По их жалобе, пришел полицейский чиновник и, посмотрев значительно на странную фигуру, затасканное платье, вытертую шапку распорядителя, торжественно подбоченился.
— Человек! — спросил он Халефа. — Ты здесь дарога или я? Как ты смеешь трогать чужие вещи, не спросясь ни у их хозяев, у господ купцов, ни у меня?.. Пошел прочь!
Халеф оставил работу и, подойдя к дароге, грозно сказал ему вполголоса:
— Молчи!.. не ешь грязи!.. Не видишь ли, кто я?.. не узнаешь меня?.. Я — ширван-шах. Я — твое переодетое убежище мира. Это что за речи? Молчи?.. и гони сюда народ!.. Приказывай всем работать и работай сам!
— Оскверню я могилы твоих отцов! — с гневом закричал на него дарога. — Что ты это здесь вздумал, сожженный отец, повелевать мною? Ты — мое убежище мира?.. ты?.. Ты смеешь выдавать себя за ширван-шаха, да умножится его сила?.. Посмотри на свою рожу! похож ли ты хоть немножко на нашего падишаха, да не уменьшится никогда тень его? Да, видно, землетрясение расшатало у тебя череп и потрясло мозг до основания! Мне ли не знать моего падишаха?.. Прочь отсюда, пезевенг! Не то велю тотчас схватить тебя и запереть в тюрьму как самозванца.
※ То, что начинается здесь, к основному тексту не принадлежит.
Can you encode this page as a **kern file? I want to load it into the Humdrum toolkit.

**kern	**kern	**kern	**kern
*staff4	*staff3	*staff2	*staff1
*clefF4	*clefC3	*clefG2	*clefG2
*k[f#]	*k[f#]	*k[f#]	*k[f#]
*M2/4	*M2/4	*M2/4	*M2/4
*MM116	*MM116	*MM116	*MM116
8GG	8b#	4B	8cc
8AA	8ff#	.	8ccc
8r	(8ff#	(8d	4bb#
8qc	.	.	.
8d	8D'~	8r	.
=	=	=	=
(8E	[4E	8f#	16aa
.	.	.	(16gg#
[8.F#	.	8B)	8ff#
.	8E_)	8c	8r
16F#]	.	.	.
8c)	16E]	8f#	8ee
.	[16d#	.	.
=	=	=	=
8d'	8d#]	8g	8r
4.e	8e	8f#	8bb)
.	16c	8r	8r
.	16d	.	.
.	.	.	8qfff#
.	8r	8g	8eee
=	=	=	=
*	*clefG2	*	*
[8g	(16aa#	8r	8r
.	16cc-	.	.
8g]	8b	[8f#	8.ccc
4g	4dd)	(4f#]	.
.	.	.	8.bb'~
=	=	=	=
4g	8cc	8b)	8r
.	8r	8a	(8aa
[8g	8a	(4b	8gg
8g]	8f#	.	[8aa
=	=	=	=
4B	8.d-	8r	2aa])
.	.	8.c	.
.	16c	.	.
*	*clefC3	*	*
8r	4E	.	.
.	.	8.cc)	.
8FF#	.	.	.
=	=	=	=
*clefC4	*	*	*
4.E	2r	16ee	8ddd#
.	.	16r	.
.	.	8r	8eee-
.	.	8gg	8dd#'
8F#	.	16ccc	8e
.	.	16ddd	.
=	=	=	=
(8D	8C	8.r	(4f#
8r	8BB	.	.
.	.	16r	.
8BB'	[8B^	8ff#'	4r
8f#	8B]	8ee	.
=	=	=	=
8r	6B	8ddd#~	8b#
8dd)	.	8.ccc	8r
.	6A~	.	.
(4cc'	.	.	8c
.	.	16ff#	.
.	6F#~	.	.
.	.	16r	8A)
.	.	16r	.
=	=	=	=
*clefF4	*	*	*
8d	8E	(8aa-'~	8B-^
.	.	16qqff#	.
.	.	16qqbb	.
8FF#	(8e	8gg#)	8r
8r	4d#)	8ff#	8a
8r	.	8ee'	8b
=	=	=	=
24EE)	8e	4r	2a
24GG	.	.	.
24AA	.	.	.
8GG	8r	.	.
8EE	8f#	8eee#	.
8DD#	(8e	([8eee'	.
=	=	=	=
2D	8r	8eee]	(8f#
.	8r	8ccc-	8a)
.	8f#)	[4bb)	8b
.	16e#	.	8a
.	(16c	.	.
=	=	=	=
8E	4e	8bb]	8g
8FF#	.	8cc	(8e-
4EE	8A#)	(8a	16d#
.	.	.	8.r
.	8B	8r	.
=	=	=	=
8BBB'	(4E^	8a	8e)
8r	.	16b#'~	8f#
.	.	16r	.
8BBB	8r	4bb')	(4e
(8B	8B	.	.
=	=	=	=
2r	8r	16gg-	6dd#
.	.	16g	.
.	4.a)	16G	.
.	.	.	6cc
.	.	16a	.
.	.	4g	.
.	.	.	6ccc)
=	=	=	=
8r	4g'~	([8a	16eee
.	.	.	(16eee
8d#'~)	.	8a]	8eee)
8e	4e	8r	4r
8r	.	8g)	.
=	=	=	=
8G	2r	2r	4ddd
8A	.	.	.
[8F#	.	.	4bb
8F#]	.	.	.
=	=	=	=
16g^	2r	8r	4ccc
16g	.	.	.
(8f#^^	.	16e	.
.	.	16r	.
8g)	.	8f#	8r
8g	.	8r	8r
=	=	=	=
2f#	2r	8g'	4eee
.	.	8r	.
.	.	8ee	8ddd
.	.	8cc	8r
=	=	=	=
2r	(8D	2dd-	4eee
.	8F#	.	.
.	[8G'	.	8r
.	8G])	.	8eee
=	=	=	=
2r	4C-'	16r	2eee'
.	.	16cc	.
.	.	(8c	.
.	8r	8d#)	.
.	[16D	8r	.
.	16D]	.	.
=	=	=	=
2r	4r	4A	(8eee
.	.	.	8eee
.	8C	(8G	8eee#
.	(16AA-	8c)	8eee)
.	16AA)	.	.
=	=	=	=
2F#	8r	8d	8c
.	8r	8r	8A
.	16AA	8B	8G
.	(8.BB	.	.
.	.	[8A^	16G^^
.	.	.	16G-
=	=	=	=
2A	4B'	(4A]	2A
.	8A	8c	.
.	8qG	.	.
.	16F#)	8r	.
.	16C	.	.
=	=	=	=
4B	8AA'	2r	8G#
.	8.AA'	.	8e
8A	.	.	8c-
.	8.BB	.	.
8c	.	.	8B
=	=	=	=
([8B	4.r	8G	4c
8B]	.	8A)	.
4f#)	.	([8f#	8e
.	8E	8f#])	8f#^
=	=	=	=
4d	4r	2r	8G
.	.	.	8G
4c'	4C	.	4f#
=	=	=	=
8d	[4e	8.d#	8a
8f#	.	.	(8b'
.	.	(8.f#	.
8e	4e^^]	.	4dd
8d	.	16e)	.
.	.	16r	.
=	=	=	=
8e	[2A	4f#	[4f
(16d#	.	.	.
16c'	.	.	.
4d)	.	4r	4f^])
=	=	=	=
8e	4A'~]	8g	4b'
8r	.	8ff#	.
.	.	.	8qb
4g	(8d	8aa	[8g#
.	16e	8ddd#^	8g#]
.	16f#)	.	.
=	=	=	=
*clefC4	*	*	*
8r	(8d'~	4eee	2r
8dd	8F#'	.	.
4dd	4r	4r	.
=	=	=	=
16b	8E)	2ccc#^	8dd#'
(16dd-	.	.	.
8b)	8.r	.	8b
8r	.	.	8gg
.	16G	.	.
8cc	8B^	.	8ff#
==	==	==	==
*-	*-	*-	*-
Халеф опомнился. В самом деле, под этою грязною одеждою, которую оставили для него в бане, никто, по его мнению, и не должен предполагать одного из великолепнейших властелинов Востока. Не сказав ни слова в ответ грубому дароге, он сошел с развалин и отправился в свой дворец. Бесполезно было подвергаться дальнейшим неприятностям в этом наряде, и притом печальные обстоятельства требовали поспешить отдачею приказаний, которые могли изойти только из дворца. Идучи домой, он часто посматривал на свою бороду и удивлялся, что землетрясение оказало такое чудное действие на ее цвет и длину. Но у тайного входа в сераль встретила его новая неприятность: караульные подняли свои палки и без церемонии прогнали его от калитки с теми же замечаниями и эпитетами, какие он уже слышал от дороги. По их словам, падишах только что прошел этим путем в свой высокий дворец: сами они его видели и приветствовали. «Дели! дели! — Сумасшедший! сумасшедший!» — кричали они бедному ширван-шаху и советовали ему убираться оттуда, если он не хочет подвергнуться опасным последствиям своей дерзости.